BIOSTAT M234 Applied Bayesian Inference Bayesian approach to statistical inference, with emphasis on biomedical applications and concepts rather than mathematical theory. Topics include large sample Bayes inference from likelihoods, noninformative and conjugate priors, empirical Bayes, Bayesian approaches to linear and nonlinear regression, model selection, Bayesian hypothesis testing, and numerical methods.
BIOSTAT M236 Longitudinal Data Analysis of continuous responses for which multivariate normal model may be assumed. Students learn how to think about longitudinal data, plot data, and how to specify mean and variance of longitudinal response. Advanced topics include introductions to clustered, multivariate, and discrete longitudinal data.

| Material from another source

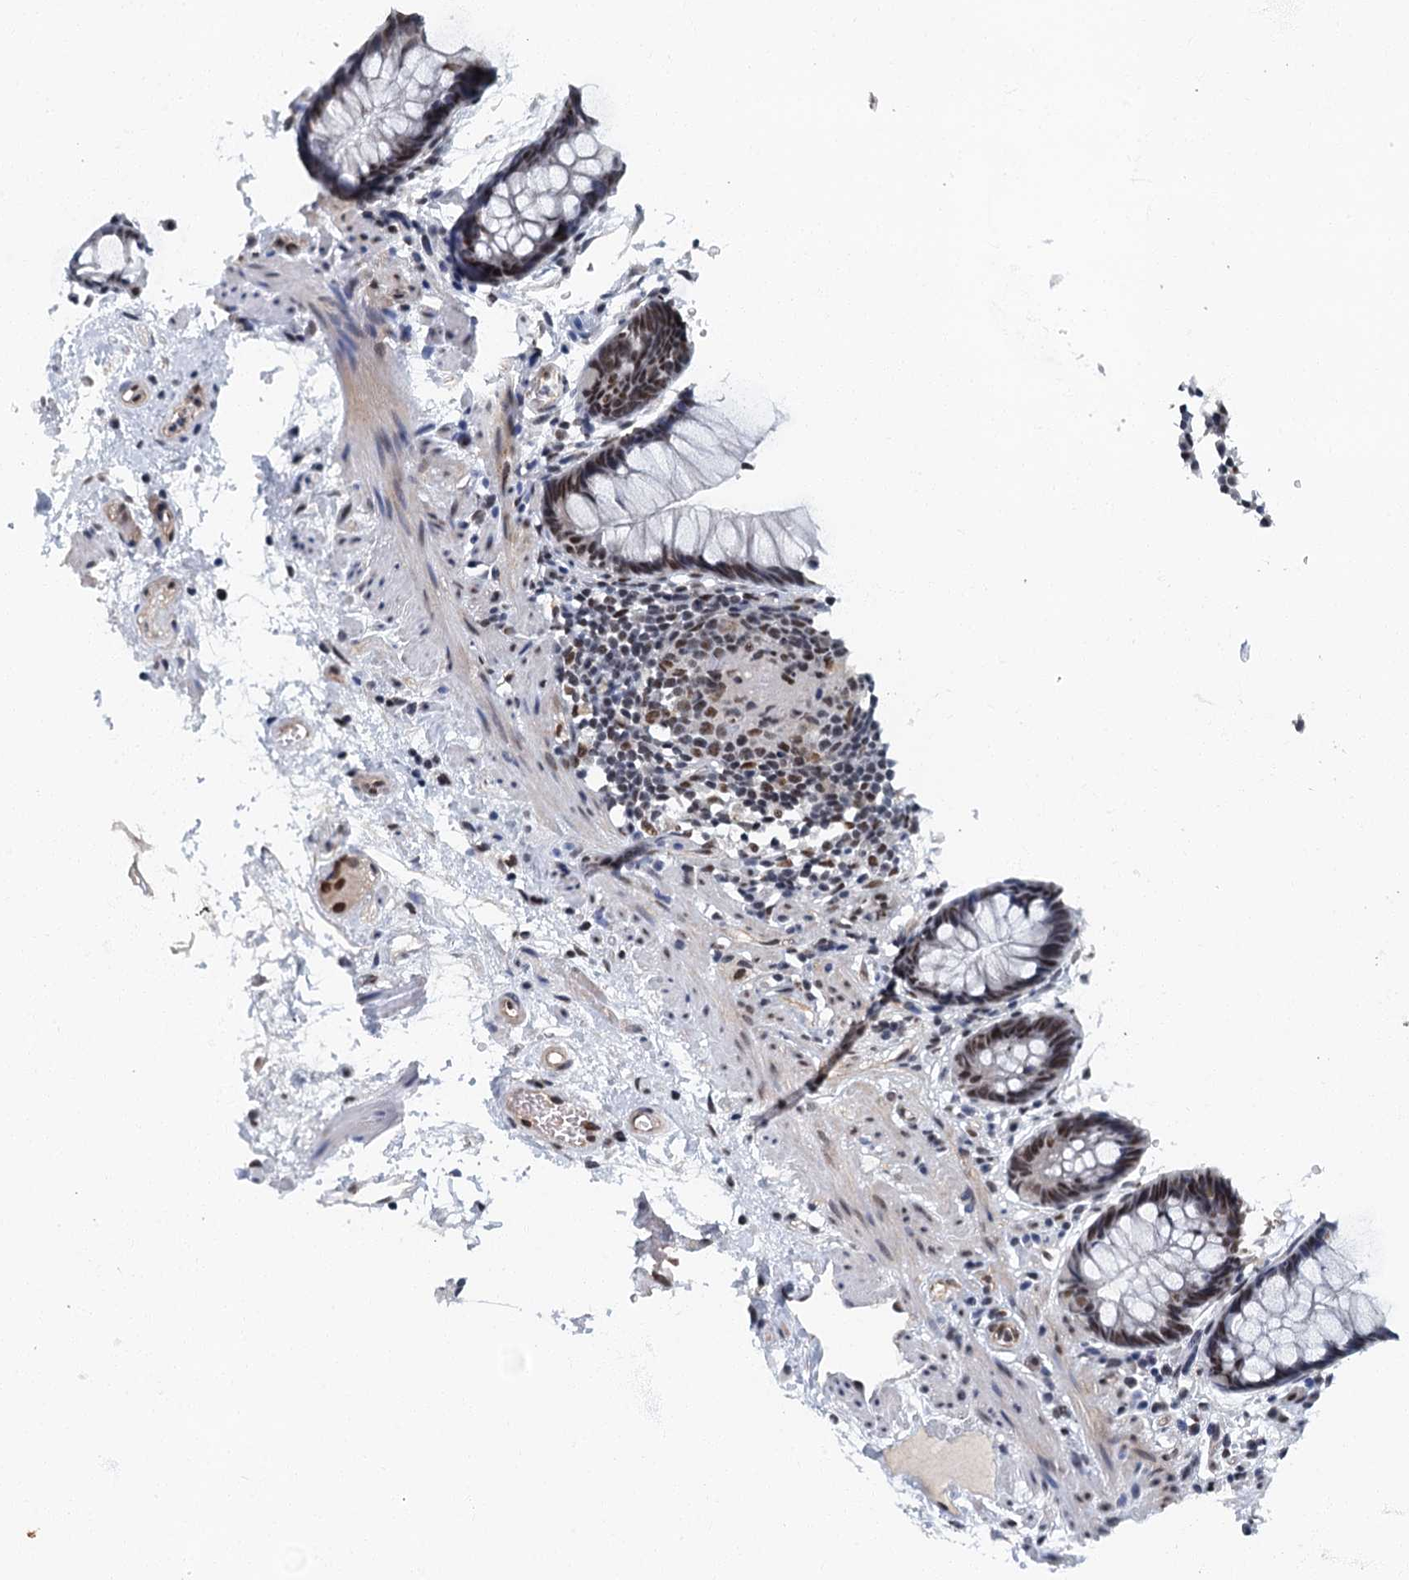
{"staining": {"intensity": "moderate", "quantity": ">75%", "location": "nuclear"}, "tissue": "rectum", "cell_type": "Glandular cells", "image_type": "normal", "snomed": [{"axis": "morphology", "description": "Normal tissue, NOS"}, {"axis": "topography", "description": "Rectum"}], "caption": "DAB immunohistochemical staining of benign rectum reveals moderate nuclear protein positivity in about >75% of glandular cells. (DAB (3,3'-diaminobenzidine) IHC, brown staining for protein, blue staining for nuclei).", "gene": "GADL1", "patient": {"sex": "male", "age": 64}}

BIOSTAT 285 Advanced Topics. Machine Learning: Healthcare, Economics, and LLM This course provides an introduction to modern methods in health data science, focusing on the intersection of machine learning, game theory, and economic principles, particularly in the context of decision-making and interactions between multiple self-interested participants. Topics include advanced patient-level prediction, population-level estimation, and the application of large language models (LLMs) to healthcare data. Homework assignments will focus on applying theoretical concepts to practical scenarios. By the end of the course, students will design and complete a data analysis project that incorporates best practices in machine learning and healthcare, translating their results into both an oral presentation and a written report.
BIOSTAT 285 Advanced Topics. Deep learning: a statistical perspective The goal of this course is to study deep learning methodologies and identify related statistical issues. The content includes selected topics from the following: pre-deep-learning methods such as feature extraction and discrimination; components of well-established machine learning tools (support vector machines, reproducing kernel Hilbert spaces, model complexity, sparse models); history of neural networks; multi-layer-perceptron; backpropagation; convolutional neural networks; transformer networks; variational inference; generative adversarial networks; optimization and regularization; visualization; Python and deep learning frameworks.
MDSH Capstone (4 units)
- BIOSTAT 401 Data Science Capstone A capstone project that consists of an original written analysis and an oral presentation that addresses an applied health-related data science topic and advances existing skills and techniques in healthcare or public health. Communication skills for professionals. Data ethics training.